SELECTED PASSAGE START
RIVERSIDE, Calif. (AP) — A boy who was only 10 when he fatally shot his white supremacist father was convicted Monday of second-degree murder by a judge who said the child knew what he did was wrong.
Riverside Superior Court Judge Jean Leonard weighed the severity of the crime versus whether the amount of abuse and neglect suffered by the boy, now 12, played a significant role in the slaying of 32-year-old Jeff Hall, a regional leader of the National Socialist Movement.
Leonard noted the boy lay in bed, waited for the right moment and shot his dad at point-blank range with the "bad gun" — a .357 Magnum — while he slept on a soft in the family home.
"This was not a complex killing," said Leonard, who heard the case without a jury. "He thought about the idea and shot his father."
The boy's stepmother told authorities that Hall had hit, kicked and yelled at his son for being too loud or getting in the way. Hall and the boy's biological mother had previously gone through a divorce and custody dispute in which each had accused the other of child abuse. She initially told authorities she had killed Hall but then quickly retracted her statement. She was not charged in the case.
SELECTED PASSAGE END
RECORDS PROVIDED START
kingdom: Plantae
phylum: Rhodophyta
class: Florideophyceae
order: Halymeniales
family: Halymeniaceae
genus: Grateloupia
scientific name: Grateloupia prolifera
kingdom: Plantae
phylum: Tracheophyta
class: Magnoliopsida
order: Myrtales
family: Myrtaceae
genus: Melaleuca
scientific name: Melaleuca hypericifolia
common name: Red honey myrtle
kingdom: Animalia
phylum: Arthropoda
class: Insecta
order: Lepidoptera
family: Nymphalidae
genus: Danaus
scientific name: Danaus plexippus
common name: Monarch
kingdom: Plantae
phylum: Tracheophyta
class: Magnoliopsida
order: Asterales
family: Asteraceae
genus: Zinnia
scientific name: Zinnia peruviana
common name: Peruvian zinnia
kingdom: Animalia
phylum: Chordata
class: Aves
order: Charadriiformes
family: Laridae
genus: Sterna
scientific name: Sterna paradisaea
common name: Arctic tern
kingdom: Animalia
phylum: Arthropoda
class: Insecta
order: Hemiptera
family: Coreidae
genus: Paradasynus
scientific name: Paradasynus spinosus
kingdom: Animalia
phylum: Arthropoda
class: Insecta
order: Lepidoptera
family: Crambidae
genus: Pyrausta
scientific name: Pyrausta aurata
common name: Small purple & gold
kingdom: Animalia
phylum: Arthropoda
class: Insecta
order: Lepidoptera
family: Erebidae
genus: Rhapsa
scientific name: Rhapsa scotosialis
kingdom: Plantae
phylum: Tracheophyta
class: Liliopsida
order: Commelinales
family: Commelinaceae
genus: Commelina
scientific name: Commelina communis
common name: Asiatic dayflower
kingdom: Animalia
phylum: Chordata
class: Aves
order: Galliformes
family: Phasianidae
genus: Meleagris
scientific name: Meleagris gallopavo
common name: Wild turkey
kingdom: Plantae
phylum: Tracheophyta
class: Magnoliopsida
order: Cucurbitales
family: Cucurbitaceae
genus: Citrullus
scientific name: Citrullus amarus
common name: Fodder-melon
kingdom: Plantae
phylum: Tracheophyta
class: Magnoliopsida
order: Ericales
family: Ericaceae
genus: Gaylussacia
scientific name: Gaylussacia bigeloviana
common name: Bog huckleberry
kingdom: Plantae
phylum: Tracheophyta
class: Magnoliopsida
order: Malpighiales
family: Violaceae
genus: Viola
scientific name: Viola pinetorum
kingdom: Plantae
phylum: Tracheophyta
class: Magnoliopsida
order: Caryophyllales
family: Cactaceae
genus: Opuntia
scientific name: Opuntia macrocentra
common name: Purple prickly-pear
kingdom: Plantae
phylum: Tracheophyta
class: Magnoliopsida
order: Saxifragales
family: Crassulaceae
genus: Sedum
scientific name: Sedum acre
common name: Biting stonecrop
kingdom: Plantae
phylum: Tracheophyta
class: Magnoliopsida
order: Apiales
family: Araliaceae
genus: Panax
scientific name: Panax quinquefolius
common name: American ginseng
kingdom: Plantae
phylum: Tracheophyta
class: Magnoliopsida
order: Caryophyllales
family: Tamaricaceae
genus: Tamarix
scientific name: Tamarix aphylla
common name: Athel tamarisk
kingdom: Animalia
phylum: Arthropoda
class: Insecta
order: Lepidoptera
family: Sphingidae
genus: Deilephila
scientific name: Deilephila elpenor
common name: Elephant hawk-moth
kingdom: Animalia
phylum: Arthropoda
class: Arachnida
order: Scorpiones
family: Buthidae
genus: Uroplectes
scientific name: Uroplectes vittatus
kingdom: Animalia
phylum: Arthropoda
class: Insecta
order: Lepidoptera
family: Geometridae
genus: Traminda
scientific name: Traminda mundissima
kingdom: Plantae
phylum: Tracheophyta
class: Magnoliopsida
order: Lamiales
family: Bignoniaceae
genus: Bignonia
RECORDS PROVIDED END
▸ EXERCISE REQUIREMENTS:
Continue the news report on the boy convicted of killing his father, starting after its final sentence.

▸ OUTPUT BELOW:
Defense attorney Matthew Hardy said because of the abuse his client learned it was acceptable to kill people who were a threat. The boy thought if he shot his dad, the violence would end, Hardy said.
Also at issue were the father's racist beliefs.
Hall, who said he believed in a white breakaway nation, ran for a seat on the local water board in 2010 in a move that disturbed many residents in the recession-battered suburbs southeast of Los Angeles. The day before his death, he held a meeting of the neo-Nazi group at his home.
Hall had previously taken the boy on a U.S.-Mexico border patrol trip and showed him how to use a gun, according to court documents.